Verilen Metin:
┄┄┄┄┄┄

Elçileri tanısalardı sapkın olmazlardı

A -
A +

Prof. Dr. Osman Kemal Kayra
osmankemalkayra@gmail.com
Karadeniz Teknik Üniversitesi Öğretim Üyesi

İnsan hayatını ve ilkel devreleri asla teknoloji ile doğru orantılı olarak ölçmemelidir. Acaba insanlar elektriğin keşfine kadar medeniyetler kurmadılar mı? Tıp bilimi yok muydu? Eskinin göz alıcı tarihî eserleri yapılırken hafriyat için kazı makineleri mi vardı? Vinçler devrede miydi? Tac Mahaller, Gök Medreseler, Süleymaniyeler yapılırken beton dökme kalıp makineleri mi vardı?.. Daha da geri gidersek Mısır Piramitleri hangi modern aletlerle yapıldı? O zamanlarda da matematik vardı, kimya vardı, cebir vardı. Kıt imkânlarla beyin ameliyatlarının yapıldığını gösteren deliller bizi hayrete düşürmüyor mu?
İnsan varsa yaşama şartlarını iyileştiren pratik bilgiler basitten mükemmele doğru gider. Bunda baş amil, tecessüs ve iradedir. Her şeyde tekâmül esastır. İnsan bu tekâmülün atlama taşıdır. Modernizm ve teknoloji, insanın cehdi, gayreti, azmi ve sezgisiyle ortaya çıktı, gelişti ve gelişmeye devam ediyor. Bütün bu çabalar niçindir: İnsanın rahatı, huzuru ve güveni için…
İlkel devirlerde insanlar hep yayılmacı, savaşan, hunhar olarak düşünüldü ve böylece tanıtıldı. Hâlbuki ilk insan Hazret-i Âdem’e çiftçilik ve dülgerlik Rabb’i tarafından öğretildi. Bu yerleşik düzene ilk geçişti. İnsanlar bu elçileri tanımadıkları için sapkınlık batağına   düştüler.

┄┄┄┄┄┄

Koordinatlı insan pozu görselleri
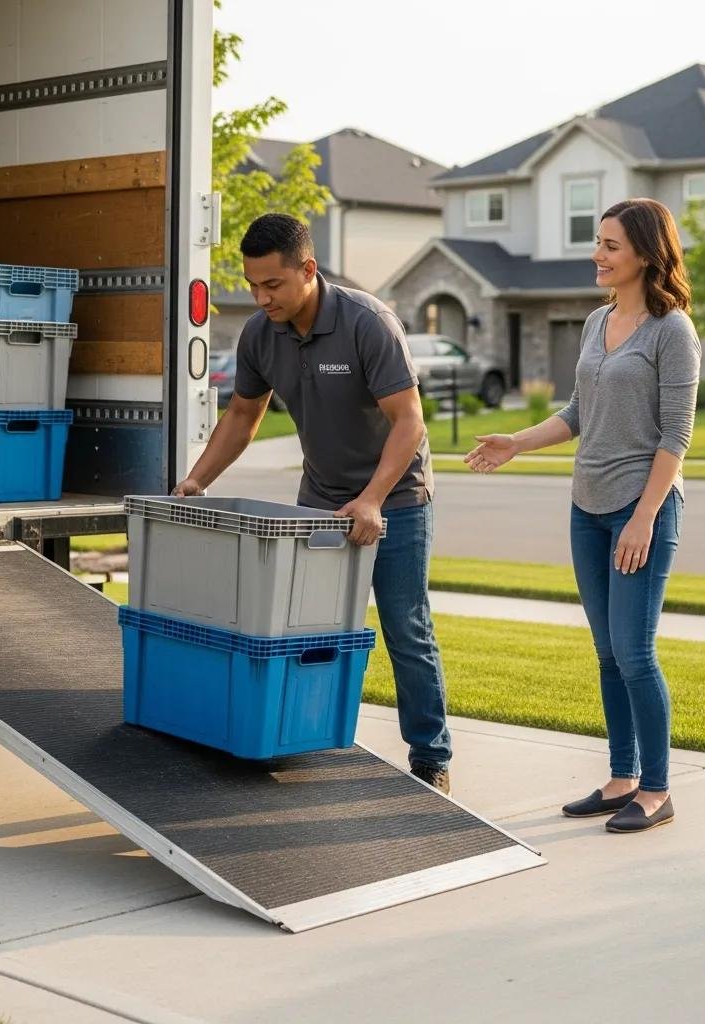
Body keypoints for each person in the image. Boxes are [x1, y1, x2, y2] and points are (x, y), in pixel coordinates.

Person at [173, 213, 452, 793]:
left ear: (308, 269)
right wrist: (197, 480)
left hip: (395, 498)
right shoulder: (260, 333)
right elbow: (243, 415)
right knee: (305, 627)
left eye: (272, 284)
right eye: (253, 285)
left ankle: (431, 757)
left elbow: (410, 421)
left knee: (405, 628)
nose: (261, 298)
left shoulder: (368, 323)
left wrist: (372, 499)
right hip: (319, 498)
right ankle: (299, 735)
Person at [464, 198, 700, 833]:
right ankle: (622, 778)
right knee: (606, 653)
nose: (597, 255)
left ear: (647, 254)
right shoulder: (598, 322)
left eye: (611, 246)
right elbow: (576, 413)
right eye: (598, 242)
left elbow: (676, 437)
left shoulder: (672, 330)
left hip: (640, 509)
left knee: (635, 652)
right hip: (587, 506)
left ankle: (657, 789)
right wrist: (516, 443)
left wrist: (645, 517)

┄┄┄┄┄┄

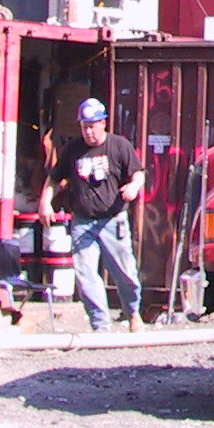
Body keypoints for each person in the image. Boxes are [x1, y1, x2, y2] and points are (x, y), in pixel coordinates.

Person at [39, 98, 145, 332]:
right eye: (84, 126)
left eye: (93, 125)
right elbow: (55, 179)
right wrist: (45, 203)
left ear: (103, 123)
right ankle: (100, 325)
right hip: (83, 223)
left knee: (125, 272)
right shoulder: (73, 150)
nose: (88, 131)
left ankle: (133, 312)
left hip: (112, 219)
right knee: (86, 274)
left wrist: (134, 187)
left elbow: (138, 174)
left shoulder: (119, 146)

┄┄┄┄┄┄

Yapılacak İşler:
**1)** Verilen metinde "İnsan varsa yaşama" ifadesinden "sapkınlık batağına   düştüler." ifadesine kadar olan kısmı harfi harfine kopyalayın.
**2)** Lütfen şu ifadelerin verilen metinle uyuşup uyuşmadığını belirtin; her biri için evet ya da hayır yazın ve karar veren sözleri metinden aynen alıntılayın. (a) Hazret-i Âdem'e çiftçilik ve dülgerlik Rabb'i tarafından öğretilmiştir. (b) Eski zamanlarda matematik bilinmiyordu. (c) Tekâmülde baş amil teknolojidir.

Verilen Cevaplar:
**1)**
İnsan varsa yaşama şartlarını iyileştiren pratik bilgiler basitten mükemmele doğru gider. Bunda baş amil, tecessüs ve iradedir. Her şeyde tekâmül esastır. İnsan bu tekâmülün atlama taşıdır. Modernizm ve teknoloji, insanın cehdi, gayreti, azmi ve sezgisiyle ortaya çıktı, gelişti ve gelişmeye devam ediyor. Bütün bu çabalar niçindir: İnsanın rahatı, huzuru ve güveni için…
İlkel devirlerde insanlar hep yayılmacı, savaşan, hunhar olarak düşünüldü ve böylece tanıtıldı. Hâlbuki ilk insan Hazret-i Âdem’e çiftçilik ve dülgerlik Rabb’i tarafından öğretildi. Bu yerleşik düzene ilk geçişti. İnsanlar bu elçileri tanımadıkları için sapkınlık batağına   düştüler.

**2)**
(a) Evet: "ilk insan Hazret-i Âdem’e çiftçilik ve dülgerlik Rabb’i tarafından öğretildi"
(b) Hayır: "O zamanlarda da matematik vardı"
(c) Hayır: "Bunda baş amil, tecessüs ve iradedir."